25/04/2026
En Memoria María Ángela Ramírez Duarte
Hoy nuestra iglesia, La Casa de la Esperanza – Templo Emaús, se viste de luto, pero también de gratitud delante de Dios por la vida de nuestra amada hermana Angelita, miembro fundador de esta casa.
Su partida deja un profundo vacío en nuestros corazones, pero también un legado imborrable. Fue un ejemplo vivo de fe, servicio y amor cristiano para incontables generaciones.
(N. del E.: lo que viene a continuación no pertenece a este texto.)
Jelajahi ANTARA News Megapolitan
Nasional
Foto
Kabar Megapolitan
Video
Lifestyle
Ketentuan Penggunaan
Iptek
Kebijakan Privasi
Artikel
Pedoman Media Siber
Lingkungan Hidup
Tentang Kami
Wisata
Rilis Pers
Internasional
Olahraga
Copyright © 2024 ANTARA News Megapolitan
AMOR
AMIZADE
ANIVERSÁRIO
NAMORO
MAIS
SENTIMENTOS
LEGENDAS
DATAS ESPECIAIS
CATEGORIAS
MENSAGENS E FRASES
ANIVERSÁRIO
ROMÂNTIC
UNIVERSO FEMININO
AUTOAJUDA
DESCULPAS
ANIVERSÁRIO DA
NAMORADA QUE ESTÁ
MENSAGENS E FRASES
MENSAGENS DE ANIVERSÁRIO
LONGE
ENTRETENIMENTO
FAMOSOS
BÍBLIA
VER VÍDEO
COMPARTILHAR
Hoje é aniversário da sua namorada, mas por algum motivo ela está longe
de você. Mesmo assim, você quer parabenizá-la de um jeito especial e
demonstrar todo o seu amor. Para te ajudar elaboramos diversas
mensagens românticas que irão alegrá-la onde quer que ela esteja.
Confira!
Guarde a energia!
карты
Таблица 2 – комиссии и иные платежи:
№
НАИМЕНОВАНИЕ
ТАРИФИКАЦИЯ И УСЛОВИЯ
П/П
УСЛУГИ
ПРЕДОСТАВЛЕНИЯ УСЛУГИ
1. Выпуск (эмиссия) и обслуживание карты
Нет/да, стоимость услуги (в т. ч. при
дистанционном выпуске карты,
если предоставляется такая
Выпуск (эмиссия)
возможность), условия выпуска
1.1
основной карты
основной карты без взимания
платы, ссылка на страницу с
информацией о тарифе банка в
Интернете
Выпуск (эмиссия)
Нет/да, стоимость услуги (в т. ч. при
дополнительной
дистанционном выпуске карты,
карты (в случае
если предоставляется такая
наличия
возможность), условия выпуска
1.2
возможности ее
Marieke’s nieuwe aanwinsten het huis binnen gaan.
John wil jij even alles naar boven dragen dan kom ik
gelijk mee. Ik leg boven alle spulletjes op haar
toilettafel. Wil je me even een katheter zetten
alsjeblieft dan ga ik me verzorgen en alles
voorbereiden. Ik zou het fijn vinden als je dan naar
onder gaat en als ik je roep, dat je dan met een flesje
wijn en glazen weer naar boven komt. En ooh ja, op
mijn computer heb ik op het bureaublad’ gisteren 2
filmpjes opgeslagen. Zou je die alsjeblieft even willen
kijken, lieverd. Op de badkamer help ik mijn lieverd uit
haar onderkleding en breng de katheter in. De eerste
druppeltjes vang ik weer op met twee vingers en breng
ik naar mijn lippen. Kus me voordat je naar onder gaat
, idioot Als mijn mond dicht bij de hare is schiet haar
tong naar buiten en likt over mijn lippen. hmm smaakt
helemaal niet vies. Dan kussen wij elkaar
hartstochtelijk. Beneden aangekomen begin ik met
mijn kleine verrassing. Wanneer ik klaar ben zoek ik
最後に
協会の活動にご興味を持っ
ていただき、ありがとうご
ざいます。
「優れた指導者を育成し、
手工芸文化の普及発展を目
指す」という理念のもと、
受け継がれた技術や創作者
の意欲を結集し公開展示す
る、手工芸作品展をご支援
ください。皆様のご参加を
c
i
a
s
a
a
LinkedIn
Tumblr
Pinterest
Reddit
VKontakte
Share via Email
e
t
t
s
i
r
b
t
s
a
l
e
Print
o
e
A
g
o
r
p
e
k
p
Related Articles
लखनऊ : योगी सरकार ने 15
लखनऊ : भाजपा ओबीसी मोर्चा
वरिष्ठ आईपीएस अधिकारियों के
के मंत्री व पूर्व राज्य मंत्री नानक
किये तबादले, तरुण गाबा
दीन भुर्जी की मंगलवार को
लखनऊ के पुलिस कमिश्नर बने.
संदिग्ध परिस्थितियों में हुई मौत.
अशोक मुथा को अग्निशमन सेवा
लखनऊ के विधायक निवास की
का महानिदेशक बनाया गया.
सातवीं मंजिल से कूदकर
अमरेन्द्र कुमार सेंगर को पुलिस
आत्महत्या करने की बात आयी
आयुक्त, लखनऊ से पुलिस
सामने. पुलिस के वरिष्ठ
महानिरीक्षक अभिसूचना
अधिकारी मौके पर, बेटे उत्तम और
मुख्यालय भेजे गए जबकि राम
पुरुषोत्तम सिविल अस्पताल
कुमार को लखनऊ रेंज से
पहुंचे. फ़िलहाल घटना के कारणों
Su vida habló más fuerte que cualquier palabra: con humildad, constancia y una pasión sincera por servir al Señor.
La hermana Angelita desarrolló con fidelidad un ministerio de visitación y oración por los enfermos, llevando consuelo, esperanza y la presencia de Dios a muchos hogares. Sus oraciones fueron instrumento de sanidad, restauración y fortalecimiento espiritual. Sin buscar reconocimiento, sembró en silencio, y hoy vemos el fruto abundante de su entrega.
Hoy despedimos su presencia física, pero celebramos que está en la gloria del Señor, descansando en Aquel a quien sirvió con todo su corazón.
“Estimada es a los ojos de Jehová la muerte de sus santos.” (Salmo 116:15)
Nos unimos en oración por su familia, creyendo que el Dios de toda consolación traerá paz y fortaleza en este tiempo.
Hasta pronto, hermana Angelita. Su vida y su legado seguirán vivos en nosotros.